Berlin : Das Händchen des Kultursenators

Thomas Flierl verzichtet auf die Berufung von Michael Krausz zum Staatssekretär. Denn die Ermittlungen gegen den Hamburger dauern an

Ulrich Zawatka-Gerlach

Jetzt steht es fest: Der Hamburger Psychiatrieprofessor Michael Krausz kommt nicht als Wissenschafts-Staatssekretär nach Berlin. Denn ein Ermittlungsverfahren gegen den renommierten Sucht-Forscher – wegen des Verdachts der Vorteilsannahme – „wird nicht bis zum Jahresende abgeschlossen sein“. Das bestätigte die leitende Oberstaatsanwältin in Hamburg, Marion Zippel, gestern dem Tagesspiegel.

Sie begründete dies mit dem „relativ aufwändigen Ermittlungsverfahren“ und dem großen Arbeitsanfall in der zuständigen Abteilung der Staatsanwaltschaft. Dies sei bedauerlich, aber nicht zu ändern. Krausz steht nach wie vor im Verdacht, mit Pharmafirmen illegale Geschäftsbeziehungen unterhalten zu haben. Deshalb hat Flierl die Berufung zum Staatsekretär an die Bedingung geknüpft, dass die Ermittlungen bis Ende 2003 eingestellt werden. Nun steht er im Wort. Anfang Januar soll, voraussichtlich in einer gemeinsamen Pressekonferenz, der Verzicht des Wissenschaftlers auf den Führungsposten in Berlin verkündet werden.

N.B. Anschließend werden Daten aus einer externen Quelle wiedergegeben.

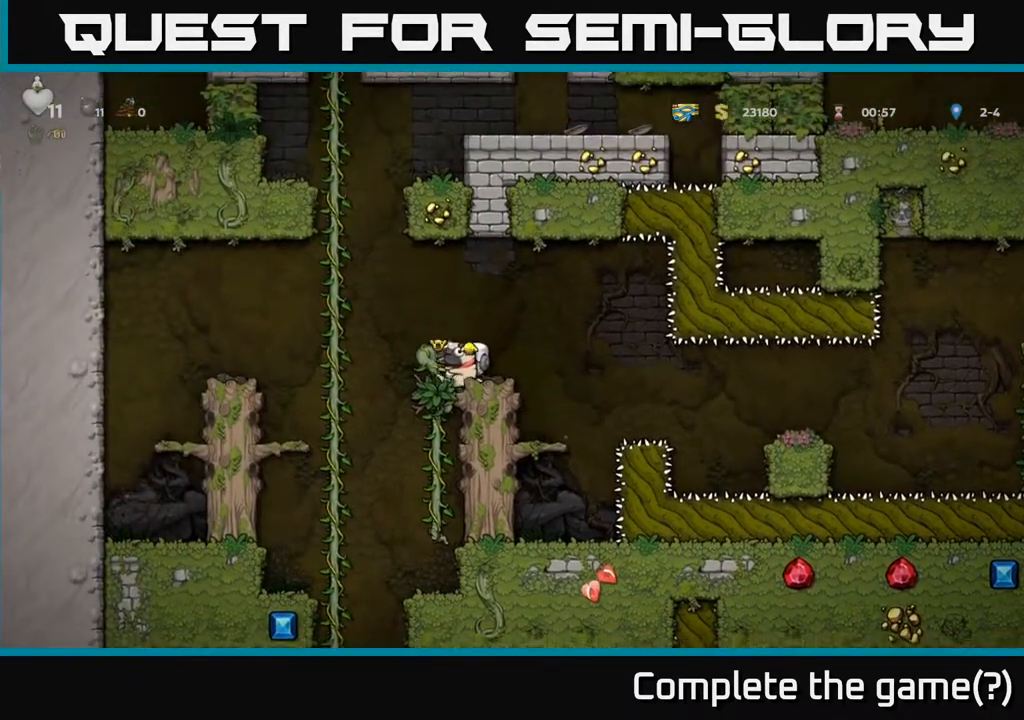
{"buttons": ["DPAD_DOWN"], "left_stick": "center", "right_stick": "center", "events": [[233, "DPAD_LEFT", "up"], [267, "DPAD_UP", "down"], [383, "DPAD_UP", "up"], [417, "DPAD_DOWN", "down"]]}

Flierl, der im Weihnachtsurlaub ist, war für eine Stellungnahme nicht zu erreichen. Doch in PDS-Kreisen wurde bestätigt, dass es bereits „alternative Szenarien“ gebe, um den Personalnotstand in der Wissenschaftsverwaltung zu beheben. Vorschläge des Koalitionspartners SPD, beispielsweise den sozialdemokratischen Hochschulexperten Bert Flemming zum Staatssekretär zu machen, wurden allerdings dankend abgelehnt. Seit einem halben Jahr, nachdem Wissenschafts-Staatssekretär Peer Pasternack zurücktrat, führt der langjährige Abteilungsleiter Wolfgang Eckey die Geschäfte.

Dem Vernehmen nach sucht Flierl nun einen Amtsleiter für den Hochschul- und Wissenschaftsbereich, der nicht nur was im Kopf hat, sondern auch die Senatsbehörde im Griff. Das war bisher der stille Vorwurf des Regierenden Bürgermeisters Klaus Wowereit und anderer SPD-Politiker an Flierl, sich Führungspersonal ohne „ein Händchen“ für die Verwaltung auszusuchen. Pasternack war so einer, aber auch die frühere Kultur-Staatssekretärin Christa Tebbe hatte andere Vorlieben. Deren Nachfolgerin Barbara Kisseler, die vorher in Nordrhein-Westfalen und Niedersachsen auf kommunaler und Landesebene Kulturpolitik machte, ist zupackender. Da nickt auch Wowereit zufrieden.

In die Personalpolitik der Senatoren mischt er sich zwar nicht direkt ein, will aber gefragt werden und tut seine Meinung kund. Den Hamburger Krausz hält er, wie andere SPD- und PDS-Spitzenpolitiker auch, trotz des Ermittlungsverfahrens für integer. Aber nun für politisch verbrannt. In Berlin wird der Institutsleiter am Uni-Krankenhaus Eppendorf als Opfer einer Intrige gesehen, bei der die Hamburger Grünen mitgemischt haben. „Wenn ein zwei Jahre alter, anonymer Brief ausreicht, um ein Ermittlungsverfahren einzuleiten und eine dauerhafte Rufschädigung zu erreichen, ist was faul“, schimpfen PDS-Leute. Krausz hat wirklich Pech gehabt. Als Flierl 2001 Senator wurde, wollte er den Mann aus Hamburg schon zum Staatssekretär machen. Der hatte damals, unter Hinweis auf berufliche Verpflichtungen, abgewinkt.